Oil rose slightly above $145 Monday as supply concerns in Brazil in the midst of an energy workers strike outweighed ongoing worries that high fuel costs are dragging down consumer nation demand.
U.S. crude rose 10 cents to close at $145.18 a barrel after hitting a record above $147 in intraday activity Friday. London Brent crude traded down 44 cents to $144.05 a barrel.
Support came as oil workers at Brazil's Petrobras launched a five-day strike that cut output by 136,000 barrels per day (bpd), about 7 percent of its production.
"The Petrobras strike is a short-term issue and not really a big factor,'' said Tim Evans, energy analyst for Citi Futures Perspective in New York.
Oil prices have risen more than seven-fold since 2002 on surging demand from emerging nations like China and rising cash inflows into commodities from investors seeking to hedge against inflation and the weak dollar.
But the rising fuel costs have sparked global protests and cut U.S. fuel demand during the typical peak summer gasoline season.
"The main bearish factors have to do with a lack of demand falling away right now. At these prices we are going to see demand continue to drop and drop,'' said Peter Beutel, president of Cameron Hanover. "I think we're seeing signs of structural conservation that is going to be with us for a while.''
U.S. President George W. Bush lifted a presidential ban on offshore drilling Monday to boost domestic supplies and combat soaring energy prices.
Analysts said the plan would take a decade to bring real results and offer little short-term relief. A congressional ban on offshore drilling also remains in place.

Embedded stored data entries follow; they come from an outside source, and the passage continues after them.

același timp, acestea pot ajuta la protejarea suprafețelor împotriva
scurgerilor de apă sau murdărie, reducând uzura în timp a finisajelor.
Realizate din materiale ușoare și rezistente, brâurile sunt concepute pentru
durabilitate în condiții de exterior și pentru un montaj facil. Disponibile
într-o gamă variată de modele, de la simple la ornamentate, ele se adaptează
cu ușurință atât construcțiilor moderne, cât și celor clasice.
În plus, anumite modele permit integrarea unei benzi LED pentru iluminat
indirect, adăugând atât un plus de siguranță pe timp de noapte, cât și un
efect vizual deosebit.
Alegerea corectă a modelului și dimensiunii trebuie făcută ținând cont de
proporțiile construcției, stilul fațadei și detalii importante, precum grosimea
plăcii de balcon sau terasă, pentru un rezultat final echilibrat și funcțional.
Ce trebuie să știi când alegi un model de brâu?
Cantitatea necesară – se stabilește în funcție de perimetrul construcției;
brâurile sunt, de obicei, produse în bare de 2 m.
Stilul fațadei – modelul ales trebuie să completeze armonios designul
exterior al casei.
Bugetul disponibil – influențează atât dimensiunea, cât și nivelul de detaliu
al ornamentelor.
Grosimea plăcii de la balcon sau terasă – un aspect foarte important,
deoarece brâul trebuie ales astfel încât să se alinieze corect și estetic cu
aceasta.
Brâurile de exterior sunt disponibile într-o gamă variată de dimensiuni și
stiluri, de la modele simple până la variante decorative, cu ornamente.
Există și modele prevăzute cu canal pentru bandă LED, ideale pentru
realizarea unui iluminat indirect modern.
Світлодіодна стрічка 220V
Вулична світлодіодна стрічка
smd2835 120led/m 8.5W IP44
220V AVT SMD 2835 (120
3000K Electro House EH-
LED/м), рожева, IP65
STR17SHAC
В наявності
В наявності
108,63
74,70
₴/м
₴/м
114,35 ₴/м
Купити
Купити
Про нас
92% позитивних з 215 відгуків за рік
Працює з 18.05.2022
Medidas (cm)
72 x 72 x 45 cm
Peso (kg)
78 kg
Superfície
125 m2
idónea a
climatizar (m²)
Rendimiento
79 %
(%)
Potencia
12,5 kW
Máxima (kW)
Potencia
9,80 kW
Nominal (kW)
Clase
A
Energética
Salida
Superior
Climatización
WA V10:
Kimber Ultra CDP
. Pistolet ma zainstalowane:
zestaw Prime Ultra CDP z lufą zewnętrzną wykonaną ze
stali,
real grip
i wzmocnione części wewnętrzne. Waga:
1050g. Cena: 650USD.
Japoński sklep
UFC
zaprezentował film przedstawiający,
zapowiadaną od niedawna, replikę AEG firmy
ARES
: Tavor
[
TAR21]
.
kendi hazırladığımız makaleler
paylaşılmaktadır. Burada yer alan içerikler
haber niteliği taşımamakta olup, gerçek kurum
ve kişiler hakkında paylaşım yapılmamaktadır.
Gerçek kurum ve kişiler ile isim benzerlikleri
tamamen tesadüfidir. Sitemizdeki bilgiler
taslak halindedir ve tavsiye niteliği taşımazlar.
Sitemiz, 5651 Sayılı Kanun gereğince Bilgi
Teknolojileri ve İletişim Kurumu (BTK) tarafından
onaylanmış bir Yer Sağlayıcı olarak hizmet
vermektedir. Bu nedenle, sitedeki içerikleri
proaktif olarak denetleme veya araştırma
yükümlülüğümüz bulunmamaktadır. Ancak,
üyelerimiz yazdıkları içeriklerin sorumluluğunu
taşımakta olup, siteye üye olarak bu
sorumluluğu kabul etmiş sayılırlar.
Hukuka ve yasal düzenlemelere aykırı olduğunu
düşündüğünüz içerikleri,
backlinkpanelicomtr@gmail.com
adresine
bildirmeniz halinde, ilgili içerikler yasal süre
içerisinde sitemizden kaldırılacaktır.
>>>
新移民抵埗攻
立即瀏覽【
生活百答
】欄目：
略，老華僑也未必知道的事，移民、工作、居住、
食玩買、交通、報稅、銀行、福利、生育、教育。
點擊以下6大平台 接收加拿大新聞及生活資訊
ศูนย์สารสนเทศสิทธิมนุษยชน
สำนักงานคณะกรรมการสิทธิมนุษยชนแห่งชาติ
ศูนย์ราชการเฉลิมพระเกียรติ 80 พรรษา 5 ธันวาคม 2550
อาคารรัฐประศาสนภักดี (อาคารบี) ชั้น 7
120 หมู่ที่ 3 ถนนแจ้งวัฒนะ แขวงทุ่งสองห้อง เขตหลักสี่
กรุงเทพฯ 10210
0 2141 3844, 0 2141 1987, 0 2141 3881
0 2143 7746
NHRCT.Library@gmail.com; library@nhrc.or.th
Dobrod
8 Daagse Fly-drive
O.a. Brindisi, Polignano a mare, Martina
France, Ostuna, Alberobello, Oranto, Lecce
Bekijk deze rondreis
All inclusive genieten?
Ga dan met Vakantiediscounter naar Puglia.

Stocks fell Monday as renewed fears about fallout from the credit crisis overshadowed initial enthusiasm over a rescue plan for U.S. mortgage giants Fannie Mae and Freddie Mac.
The dollar firmed early on news of the rescue plan, however, adding to the downward pressure on oil prices.
"The dollar bounced and pushed crude down $2 early,'' said Gene McGillian, analyst at Tradition Energy.
Oil has jumped 50 percent this year alone, extending a six-year rally.
Traders remained concerned about possible supply disruptions from OPEC member Nigeria—where militants in the oil producing region abandoned a cease-fire—and from Iran amid tensions with Israel and the West over Tehran's nuclear program.
Markets were also eyeing a low-pressure system about 1,300 miles east of the Lesser Antilles that could develop into a tropical depression.
A Reuters poll ahead of weekly U.S. government inventory data forecast that U.S. crude stocks fell 1.2 million barrels last week. U.S. gasoline inventories were seen down 300,000 barrels while distillate stocks were seen up 1.9 million barrels.